The discussions we have within the team are remarkably ambitious, challenging me to adopt new perspectives and ways of thinking to achieve goals on a larger scale. My work primarily involves researching new directions for our product, particularly Postbot, and I take great pride in contributing to Postman’s broader objectives.
Abheesht: LLMs are prone to hallucination, prompt injection, etc. How do you deal with these issues? Are LLMs reliable enough in production?
Rajaswa: To mitigate potential attacks or abuses of the product, it’s essential to engineer specific guardrails that closely monitor either the input or output to the system, as well as user behavior patterns. It’s worth noting that large language models (LLMs) are susceptible to generating incorrect or “hallucinated” content, which can occur periodically in most products. While there isn’t a perfect solution available at this time, one temporary measure is to make the system as human-in-the-loop (HITL) as possible. This entails providing the system with capabilities for recording consent, gathering user feedback, and enabling correction mechanisms. The primary objective is not to create a flashy system but to develop a practical and usable one, doing so as quickly as possible.
Anshuman : AI is moving at breakneck pace. How do you stay up to date with cutting edge?

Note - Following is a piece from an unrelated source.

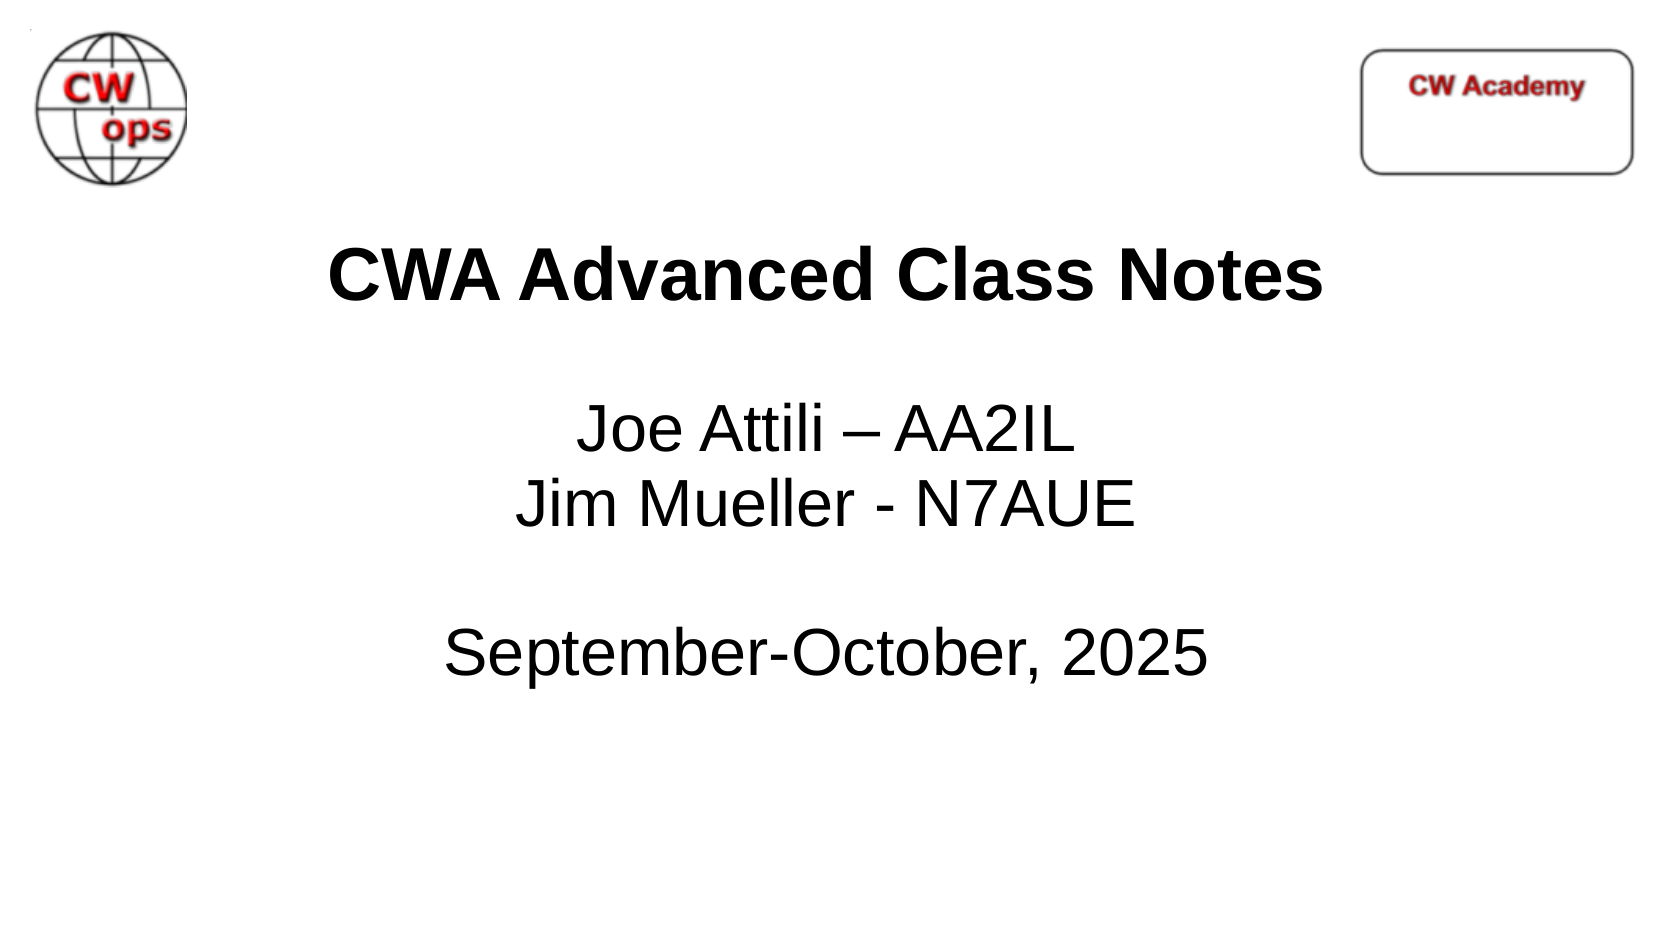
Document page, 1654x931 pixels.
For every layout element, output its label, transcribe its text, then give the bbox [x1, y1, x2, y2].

picture [1571, 37, 1640, 186]
picture [30, 29, 187, 194]
subtitle CWA Advanced Class Notes Joe Attili – AA2IL Jim Mueller - N7AUE September-October, 2025 [82, 37, 1571, 886]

Rajaswa: To be honest, I don’t exert an immense effort to stay updated, but I have some effective strategies in place. I maintain a dedicated Twitter list focused on AI development, which I monitor daily. My LinkedIn feed has also become a valuable source of relevant updates. I subscribe to several newsletters and mailing lists, primarily related to the research community. Additionally, I’m an active participant in various communities on platforms like WhatsApp, Slack, and Discord. These communities provide valuable insights, and I engage actively in discussions within some of them.
Abheesht: You’ve worked in several research labs. How has working in research labs been like for you? How do labs in India compare with labs in the US?

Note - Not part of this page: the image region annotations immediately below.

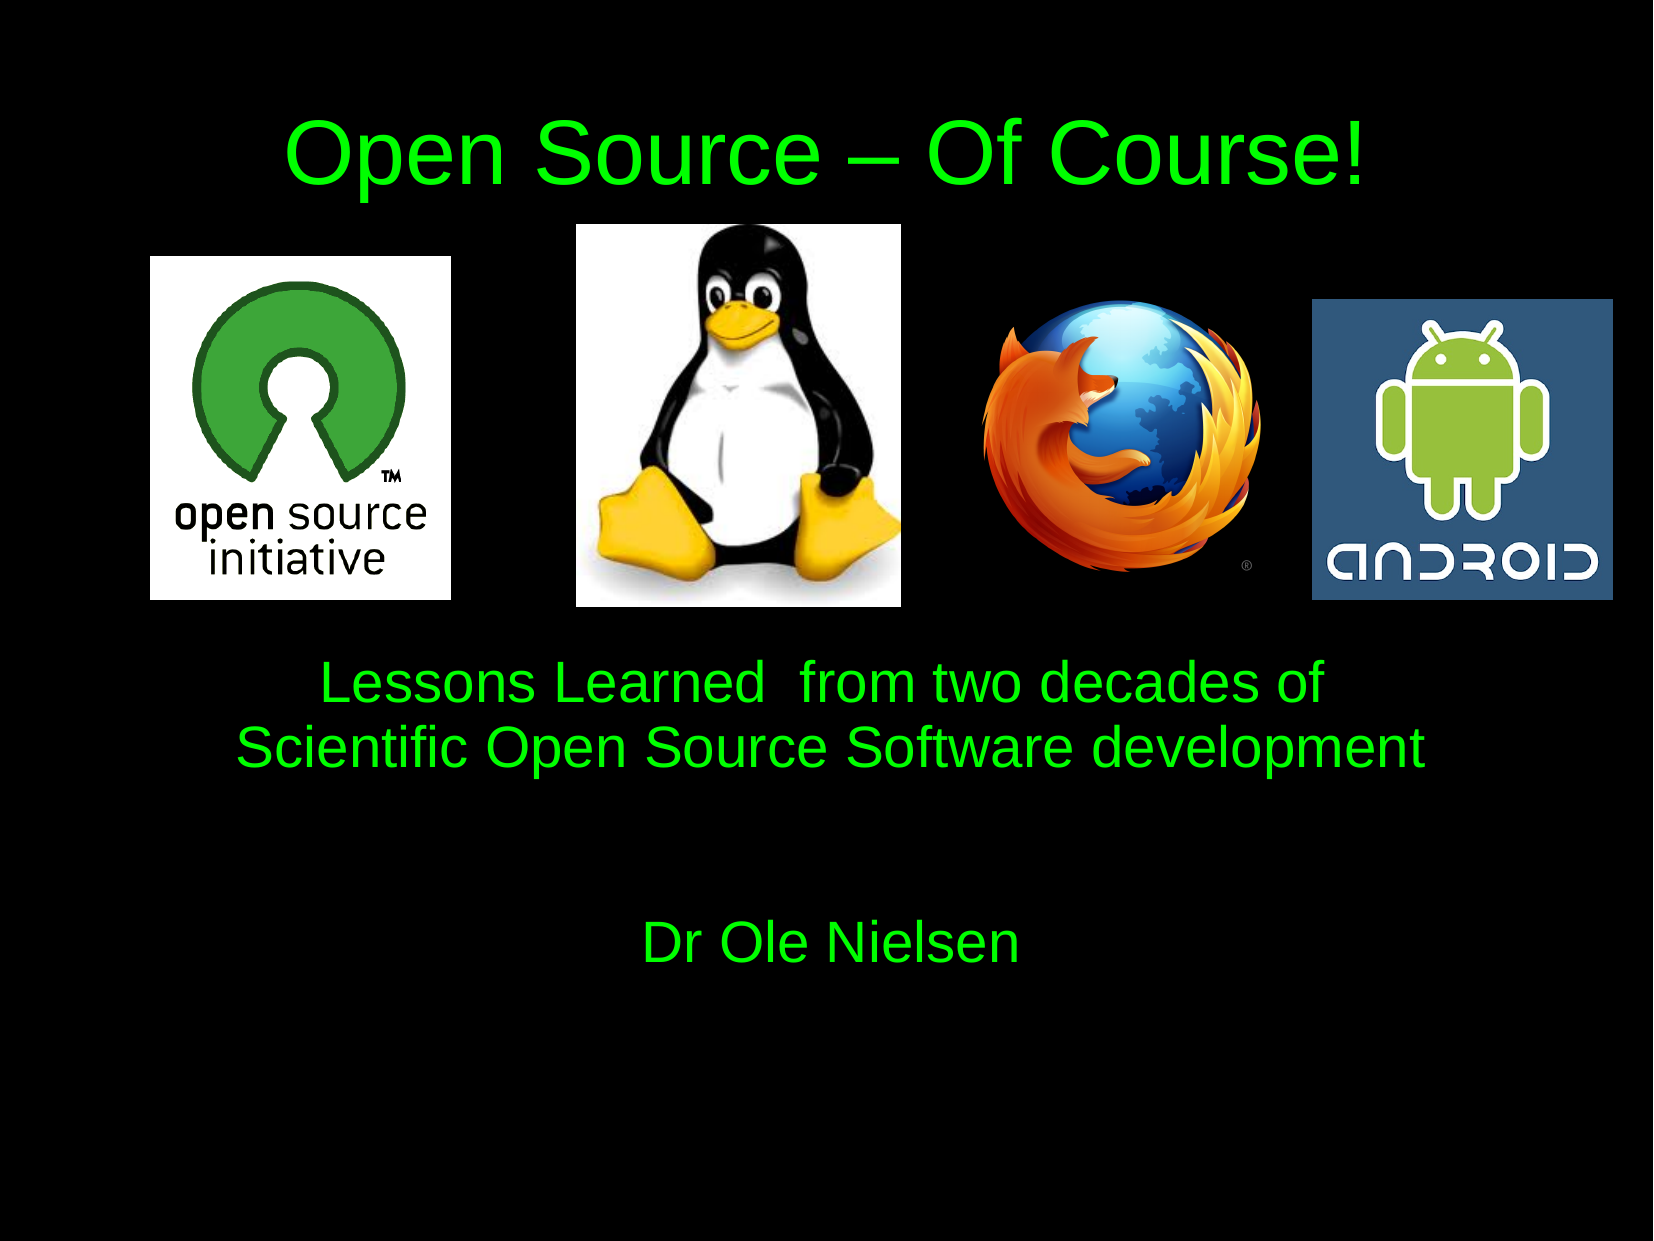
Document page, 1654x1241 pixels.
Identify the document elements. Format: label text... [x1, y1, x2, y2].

picture [975, 299, 1276, 601]
title Lessons Learned from two decades of Scientific Open Source Software development Dr Ole Nielsen [87, 649, 1576, 976]
title Open Source – Of Course! [82, 49, 1571, 257]
picture [1312, 299, 1613, 601]
picture [150, 256, 451, 601]
picture [576, 224, 901, 607]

Rajaswa: My experience with Indian research labs, in general, has been less than stellar, and I’ve noticed that many of my peers share similar sentiments. However, it’s worth noting that one potential upside to these experiences is that the learning curve can often be steeper, which can ultimately benefit you in the long term. I haven’t had the opportunity to work with any research labs in the United States, so I can’t provide a direct comparison in that regard.

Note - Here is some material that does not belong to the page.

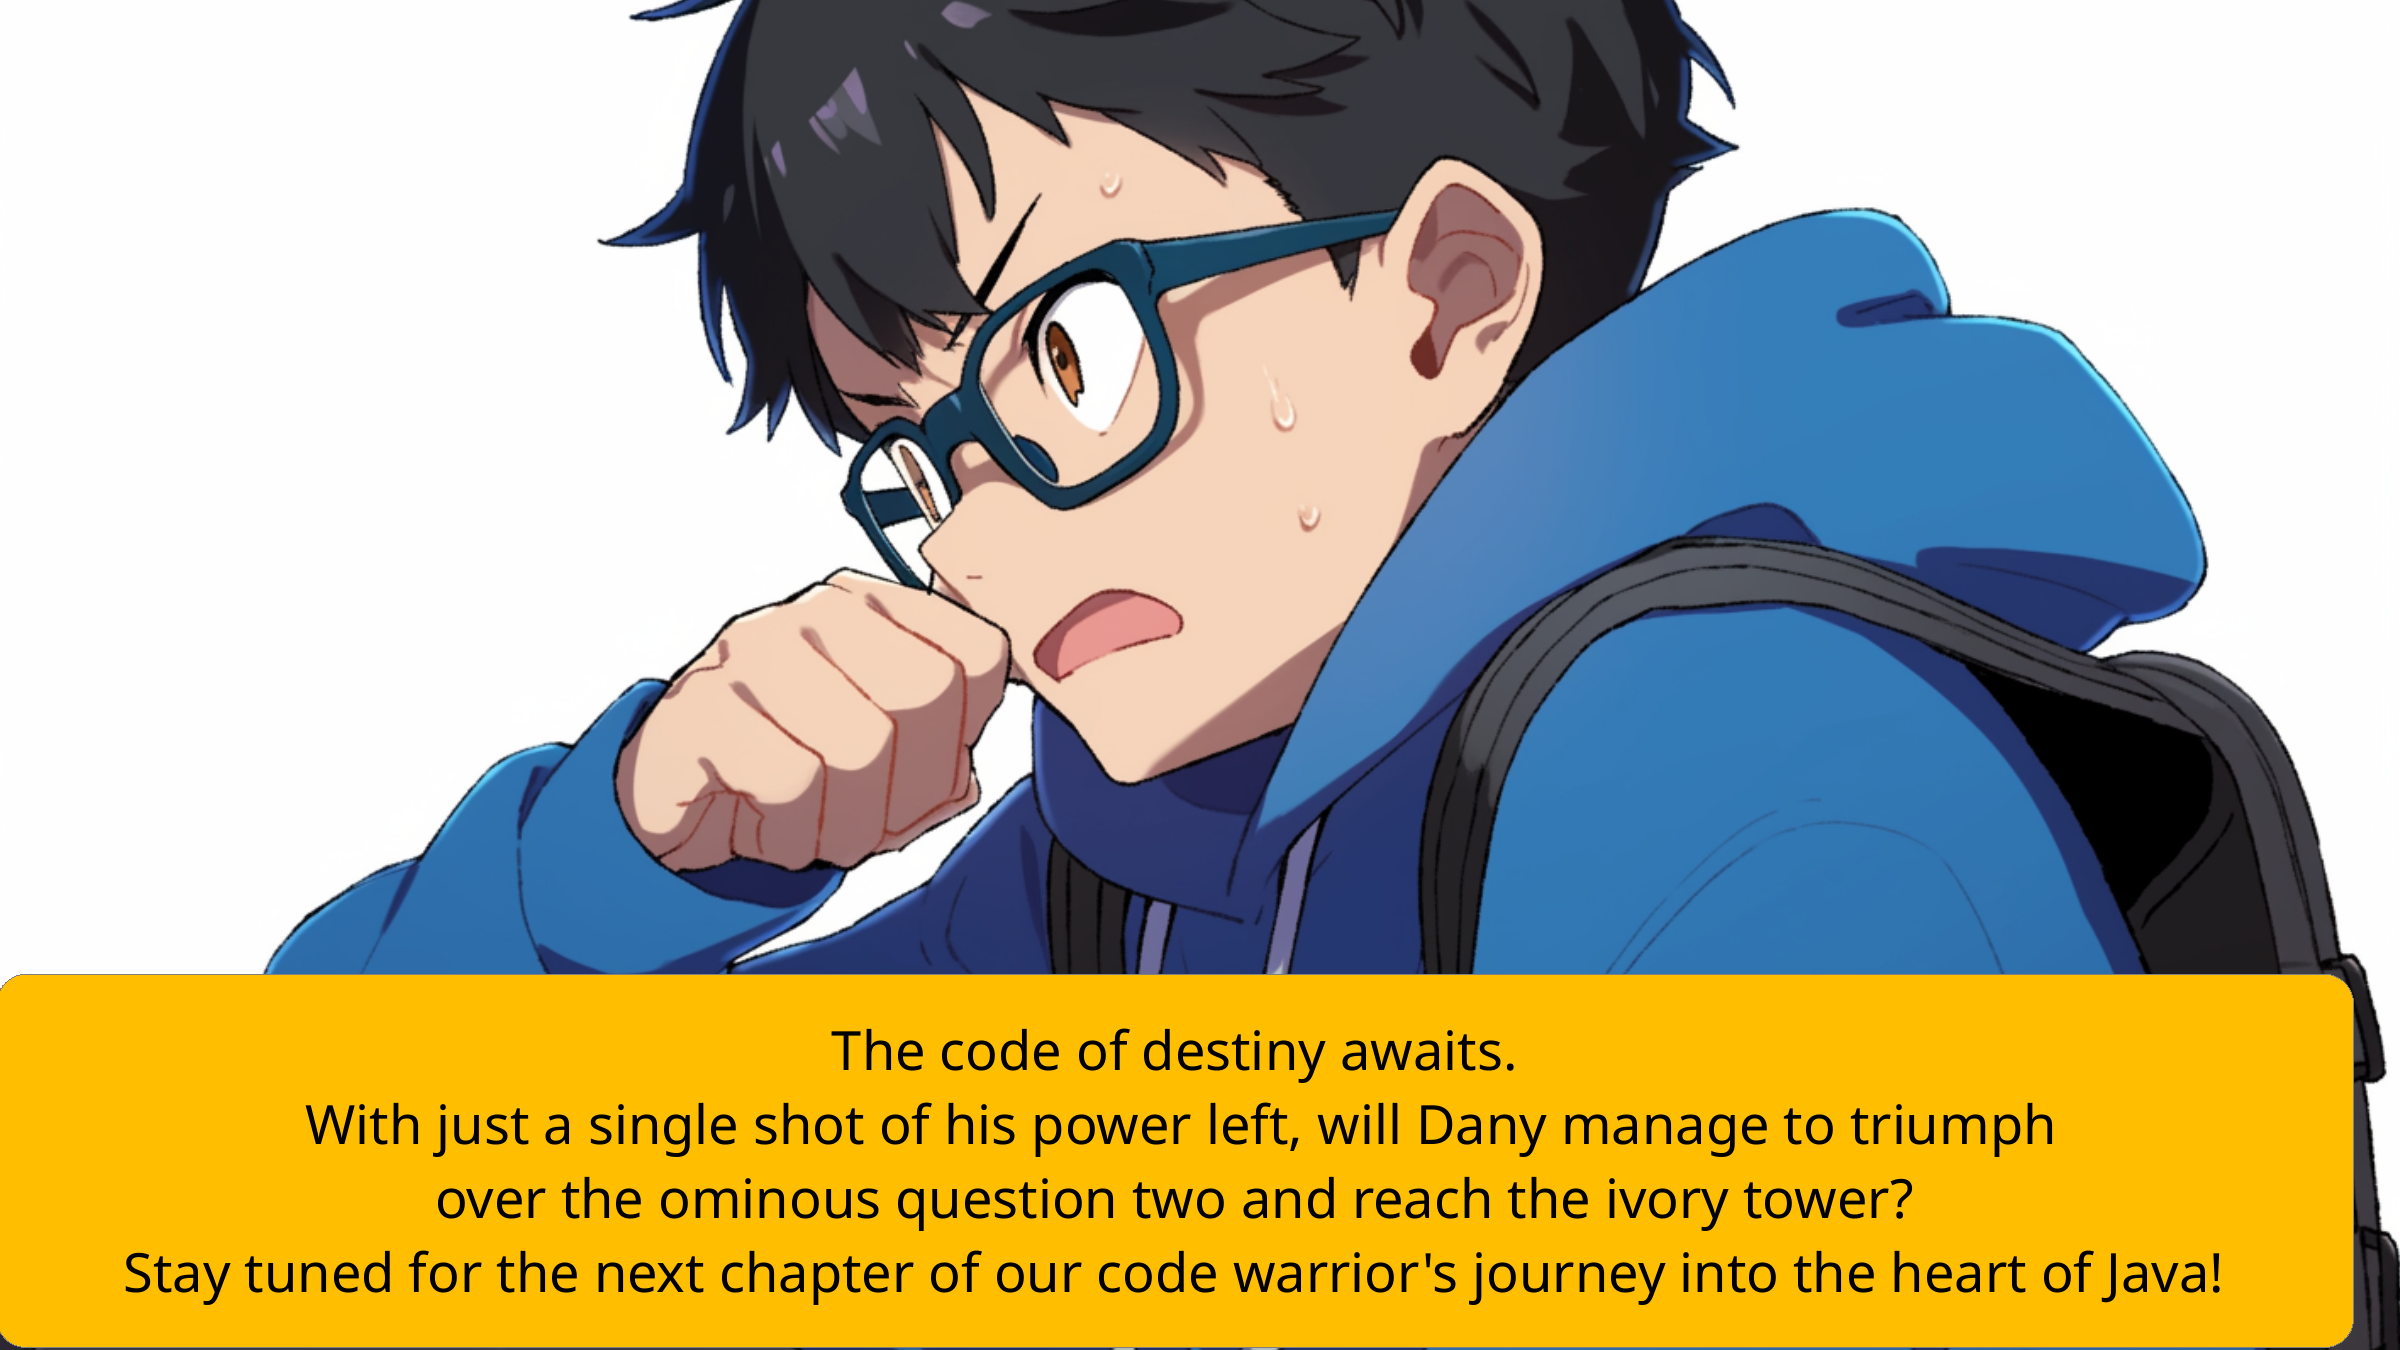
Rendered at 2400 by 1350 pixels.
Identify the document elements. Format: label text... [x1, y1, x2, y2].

picture [0, 0, 2400, 1350]
text_box The code of destiny awaits. With just a single shot of his power left, will Dany manage to triumph over the ominous question two and reach the ivory tower? Stay tuned for the next chapter of our code warrior's journey into the heart of Java! [0, 974, 2354, 1348]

Abheesht: What suggestions/advice would you give someone who has just started learning/working on ML?
Rajaswa: Begin your AI journey by diving into building. Today, with the abundance of APIs available, you can construct and showcase an end-to-end working system swiftly. Simultaneously, explore the intricacies of machine learning on the side.
I firmly believe that with your programming skills, you can assemble roughly 80% of any practical AI system. The remaining 20% can be tackled with in-depth ML knowledge, which will empower you to debug and optimize your creations. However, given the rapid pace of AI development, I don’t think your primary objective should be focusing on that final 20%. Instead, prioritize getting started with building as soon as possible.
Anshuman & Abheesht: Thank you, Rajaswa! It’s been great talking to you!
And that concludes the second interview of our “AI Chronicles” series! This series is a joint effort of Anshuman Mishra and Abheesht Sharma. Anshuman is currently working at Flip as a Machine Learning Engineer. Abheesht is an ML Research Scientist at Amazon, where he works on detecting advertisement bots. Both of them contribute extensively to ML open-source software and have been involved in developing KerasNLP.